Der Wert war Ausdruck klugen Gladbacher Spiels: Früh attackieren, mit eiskaltem Gemüt das Tor sichern und mit technisch auffällig versierten Akteuren selbst den Ball mit Tempo zirkulieren lassen, dass zeitweilig der FC Barcelona gestaunt hätte (und es auf dem Platz der hölzerne Mario Gomez sicher neidvoll tat).
120 Minuten hatte Borussia kein Tor zugelassen gegen die zuletzt so torgierige rote Walze aus München und selbst einige Riesengelegenheiten gehabt wie Marco Reus frei vor Manuel Neuer nach 85 Minuten.
Große Tempohatz
Es war eines der lautesten Fußballspiele der letzten Jahre, hitzig, prickelnd giftig, hoch emotionalisiert und zumindest 90 Minuten eine große Tempohatz. Tausendfache Entsetzensschreie ließen schon nach banalem Fehlpass den Borussen-Park erzittern, zehntausendfache gellende Pfiffe setzte es bei jedem Ballkontakt von Arjen Robben, höhnische Kollektiv-Schreie, wenn ein Münchner den Ball in der Not auf die Tribünen drosch, Jubelschreie, wenn es einer der eigenen Tat. Jubelsalven gab es, wenn dieser Tony Jantschke mal wieder Frank Ribery den Ball abluchste.

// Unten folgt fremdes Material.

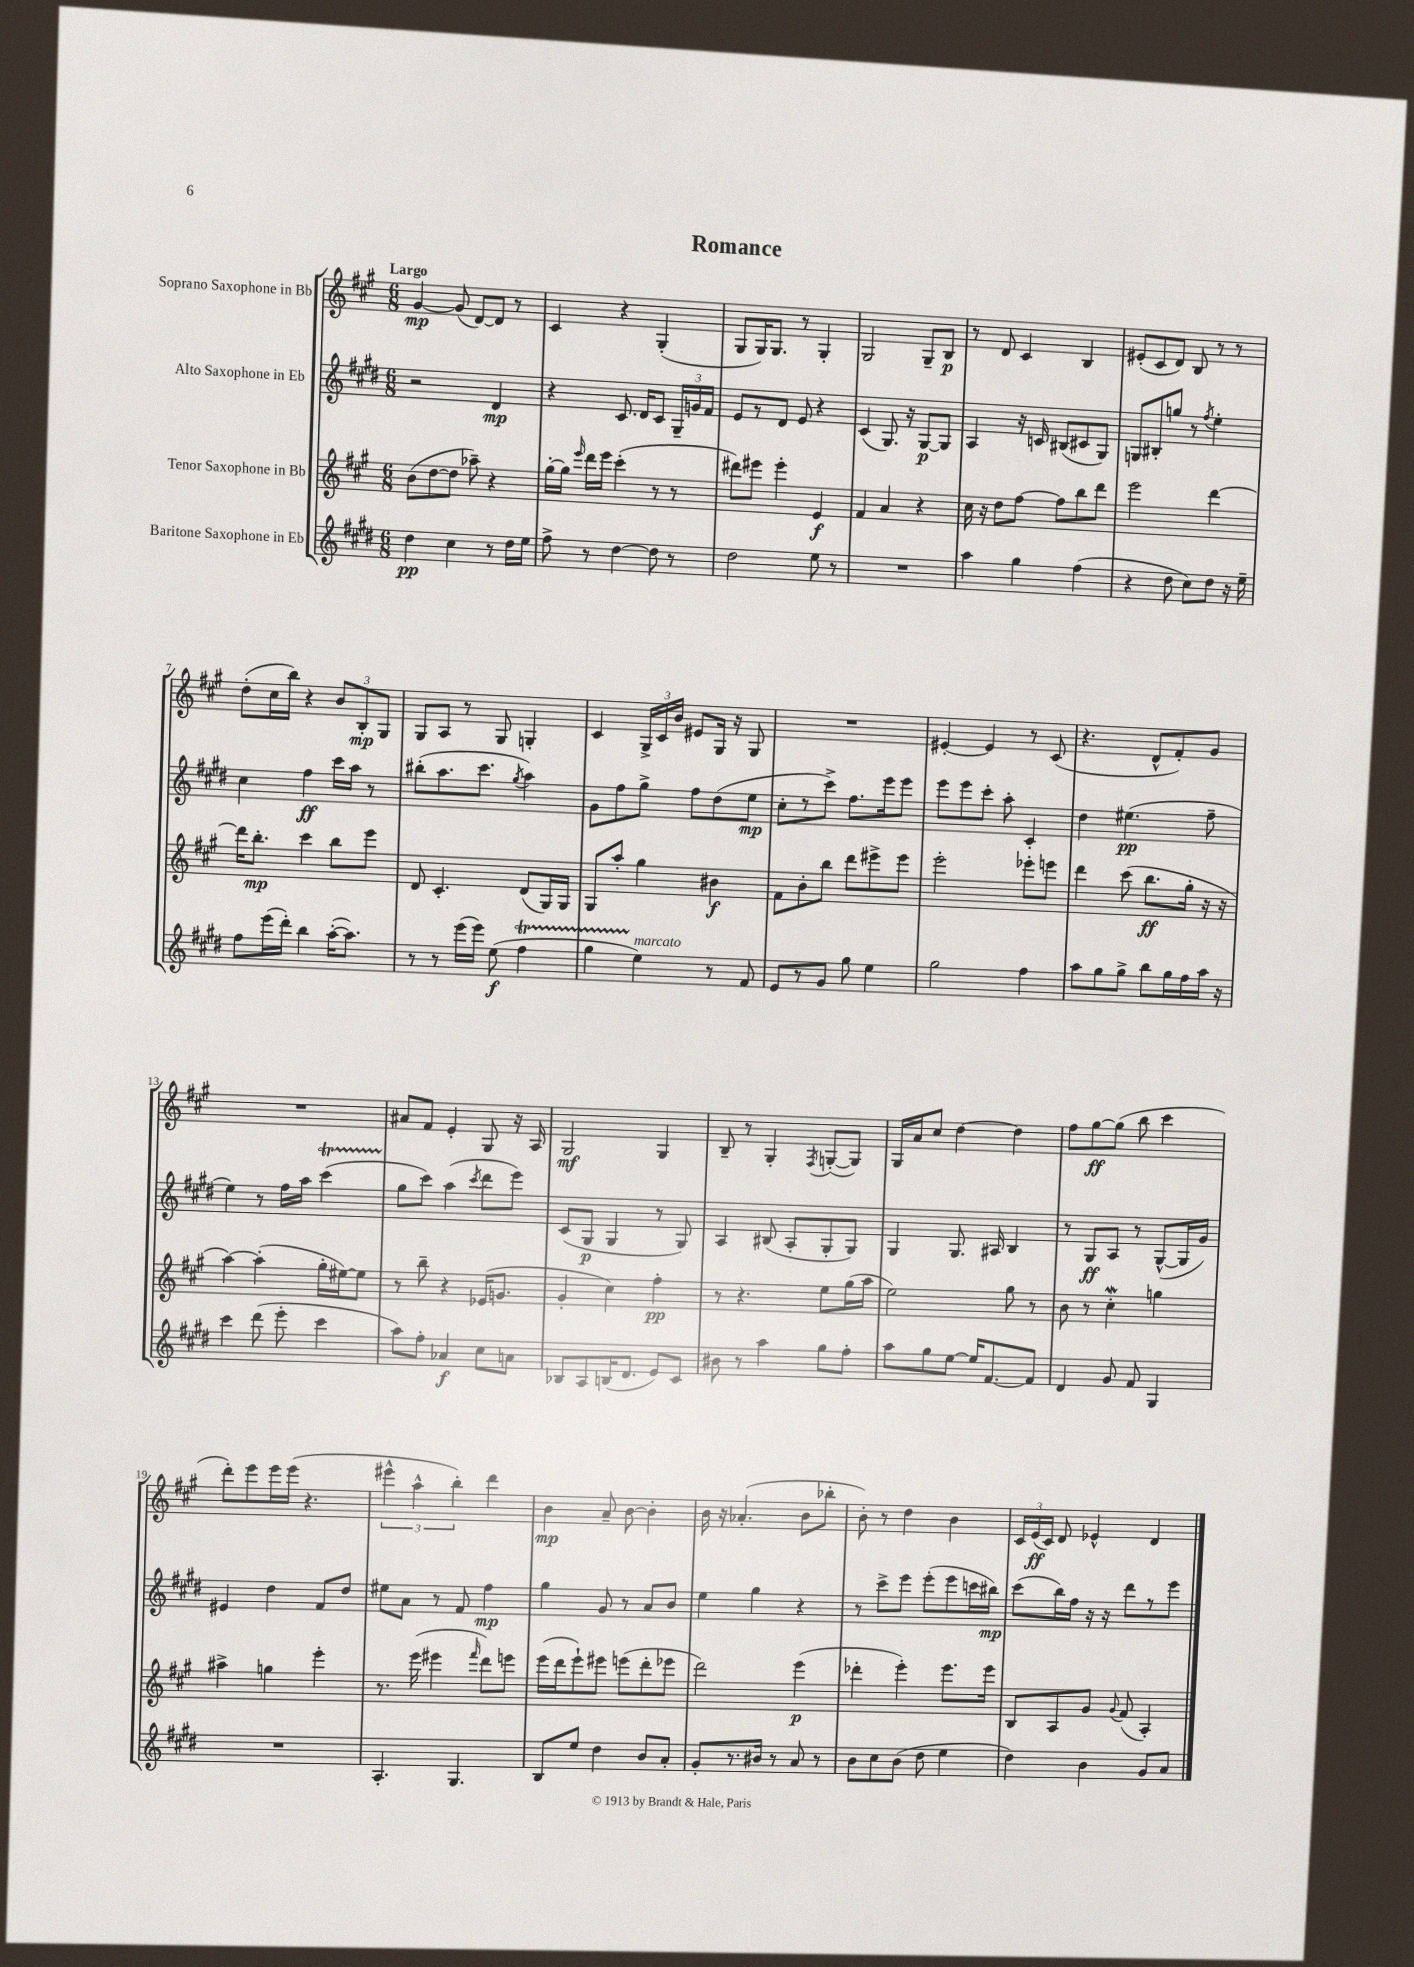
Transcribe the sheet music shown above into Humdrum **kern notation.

**kern	**kern	**kern	**kern
*staff4	*staff3	*staff2	*staff1
*clefG2	*clefG2	*clefG2	*clefG2
*k[f#c#g#d#]	*k[f#c#g#]	*k[f#c#g#d#]	*k[f#c#g#]
*M6/8	*M6/8	*M6/8	*M6/8
4dd#	(8b	2r	[4g#
.	[8dd	.	.
4cc#	8dd]	.	(8g#]
.	8aa-~)	.	[8d)
8r	4r	4d#	8d]
16dd#	.	.	8r
16ee	.	.	.
=	=	=	=
8ff#^	[16gg#'	4r	4c#
.	16gg#]	.	.
.	16qqeee	.	.
8r	16ddd	.	.
.	16eee	.	.
[4dd#	(4ccc#'	8.c#	4r
.	.	16d#	.
8dd#]	8r	8c#	(4G#'
8r	8r	24G#~	.
.	.	24g	.
.	.	24f#	.
=	=	=	=
2dd#	8ddd#)	8e	8G#
.	8eee#	8r	16G#)
.	.	.	8.G#
.	4eee#'	8d#	.
.	.	8e	8r
8ee	4e	4r	4G#'
8r	.	.	.
=	=	=	=
2.r	4f#	(4c#	2G#
.	4a	8.G#)	.
.	.	16r	.
.	4r	[8G#	8G#~
.	.	8G#]	8B
=	=	=	=
4aa	16cc#	4A	8r
.	16r	.	.
.	8dd	.	8d
4gg#	[8ff#	16r	4c#
.	.	16c	.
.	8ff#]	(8B#	.
(4ff#	8bb	8c#	4B
.	8ddd	8G#)	.
=	=	=	=
4r	2eee	8G	(8e#'
.	.	8B#'	8c#
8dd#	.	8gg	8d)
8cc#)	.	8r	8B
.	.	8qff#	.
8dd#	[4ddd	4ee'	8r
16r	.	.	8r
16ee~	.	.	.
=	=	=	=
8ff#	16ddd]	4cc#	(8dd'
.	8.bb'	.	.
(16eee	.	.	16cc#
16ddd#')	.	.	16bb)
4bb	4ccc#	4ff#	4r
([16aa'	8bb	16ccc#	12b
8.aa])	.	16aa	.
.	.	.	12B'
.	8eee	8r	.
.	.	.	12G#
=	=	=	=
8r	8d	(8bb#'	8G#
8r	4.c#'	8.aa	8A
(16eee	.	.	8r
16eee)	.	8.ccc#	.
(8ee	.	.	8G#
.	.	8qgg#	.
4ff#	(8d	4aa)	4G'
.	16G#)	.	.
.	16G#	.	.
=	=	=	=
4gg#	8G#	8g#	4c#
.	8aa'	8ff#	.
4ee)	4gg#	8gg#^	24G#^
.	.	.	24c#
.	.	.	24b
.	.	8ff#	8e#
8r	4b#	(8dd#	16G#
.	.	.	16r
8f#	.	8ee	8G#
=	=	=	=
8e	8f#	8cc#'	2.r
8r	8b'	8r	.
8g#	8bb	8ccc#^)	.
8gg#	8ddd	8.ff#	.
4ee	8eee#^	.	.
.	.	16eee	.
.	8eee#	8eee	.
=	=	=	=
2gg#	2eee'	8eee	[4e#'
.	.	8eee	.
.	.	8ccc#'	4e#]
.	.	8aa'	.
4ff#	8eee-'	4c#'	8r
.	8eee	.	(8c#
=	=	=	=
8aa	4ddd	4dd#	4.r
8gg#	.	.	.
8gg#^	(8ccc#	(4.ee#	.
8bb	8.bb	.	8d^^
16gg#	.	.	8f#')
16ff#	16gg#'	.	.
16aa	16r	8ff#~	8g#
16r	16r	.	.
=	=	=	=
4ccc#	[4aa)	4ee)	2.r
(8ddd#	(4aa']	8r	.
8eee'	.	16ff#	.
.	.	16aa	.
4ccc#	16gg#'	(4ccc#	.
.	[16ee#)	.	.
.	8ee#]	.	.
=	=	=	=
8aa)	8r	8gg#	8a#
8ff#'	8bb~	8ccc#)	8f#
4a-	4r	(4aa	4e'
.	.	8qccc#	.
8cc#	(16e-	8ddd#	8G#
.	8.g	.	.
8a	.	8eee)	16r
.	.	.	16A
=	=	=	=
8B-	4g#'	(8c#	2G#
8A	.	8G#	.
(16B	4cc#)	4G#	.
8.d#	.	.	.
8e)	4ff#'	8r	4G#
8c#	.	8G#)	.
=	=	=	=
8b#	8r	4A	8B~
8r	4.r	.	8r
4aa	.	(8B#	4G#'
.	.	8A'	.
.	.	.	8qF#
8gg#	8ee	8G#'	([8G'
8ff#'	(16gg#	8G#)	8G])
.	16aa	.	.
=	=	=	=
8aa	2ee)	4G#	16G#
.	.	.	16a
8gg#	.	.	8cc#
[8ee	.	8.G#	[4dd
16ee]	.	.	.
[8.f#	.	16A#	.
.	8gg#	4B	4dd]
8f#]	8r	.	.
=	=	=	=
4d#	8b	8r	8ff#
.	8r	8G#	[8gg#
8g#	4cc#'	8A	(8gg#]
8f#	.	8r	8bb
4G#	4gg	([8G#^^	4ccc#
.	.	16G#]	.
.	.	16g#)	.
=	=	=	=
2.r	4aa#^	4e#	8ddd')
.	.	.	8eee
.	4gg	4dd#	16eee
.	.	.	(16eee
.	.	.	4.r
.	4eee'	8f#	.
.	.	8dd#	.
=	=	=	=
4.A'	8.r	8ee#	6eee#^^
.	.	8a	.
.	.	.	6aa^^
.	(16eee	.	.
.	4eee#	8r	.
.	.	.	6bb')
4.G#	.	8f#	.
.	16qqfff#	.	.
.	8ddd)	4ff#	4ddd
.	8eee	.	.
=	=	=	=
8B	(16eee	4gg#	4b
.	16ddd	.	.
8ee	8eee`)	.	.
4dd#	8eee#	8g#	8a~
.	(8eee	8r	[8b
8b	8ddd'	8a	4b']
8a'	8eee-	8b	.
=	=	=	=
8g#'	2ddd)	4ee	16b
.	.	.	16r
8.r	.	.	(4.a-'
.	.	4gg#	.
16b#	.	.	.
8r	.	.	.
8a	(4eee	4r	8b
8r	.	.	8bb-'
=	=	=	=
8b	4ddd-'	8r	8b')
8cc#	.	8ccc#^	8r
(8b	4eee')	8eee	4dd
8dd#	.	(8eee'	.
4ee	8.eee	8eee	4b
.	.	16ccc	.
.	16eee	16bb#)	.
=	=	=	=
4dd#)	8B	(8ccc#	24c#
.	.	.	(24e
.	.	.	24c#)
.	8A	16bb)	8d
.	.	16ff#	.
4b	8g#	16r	4e-^^
.	.	16r	.
.	8qqg#	.	.
.	(8f#	8ddd#	.
8g#	4A')	8r	4d
8a	.	8eee	.
==	==	==	==
*-	*-	*-	*-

Zum eigenen Hauptakteur jubelten die Münchner Manuel Neuer hoch, „den Matchwinner heute“, so Trainer Jupp Heynckes. Beide Niederlagen gegen Gladbach in der Liga hatte ihr Torwart mit Patzern eingeleitet. Gladbachs Fankurve hatte ihn schon beim Warmschießen donnernd begrüßt „Die Nr. 1 im Tor haben wir.“
Marc ter Stegen fischte tatsächlich mehr aus den Ecken, aber den einen glücklich abgeblockten Elfmeter, den hatte Neuer (den zudem letzten gegen Nordtveit). Kollege Thomas Müller bescheinigte ihm deshalb, „den Gladbach-Fluch eindrucksvoll überwunden“ zu haben.
Neuers Egokratzer
Das war bayerntypisch eine Nummer zu groß, zeigt aber, wie sehr die Fehler an Neuers Ego gekratzt haben müssen. Einigermaßen exklusivmeinte Uli Hoeneß, der Fight hätte „eigentlich den Chancen nach 6:2 für uns ausgehen müssen“. Da möchte man dem deutschen (und womöglich weltweiten) Rekordhalter Hoeneß zu seiner Erfolgsvita mit Fakten gratulieren: Es wird seine 14. Finalteilnahme sein.
Elf Mal hat er gewonnen (einmal als Spieler, neun Mal als Manager, ein Mal als Präsident). Nur Bayer Uerdingen 1985 bei der Berlin-Premiere und Werder Bremen 1999 schafften, wovon Borussia Dortmund jetzt träumt. Die spielen immerhin ohne jeden Dante.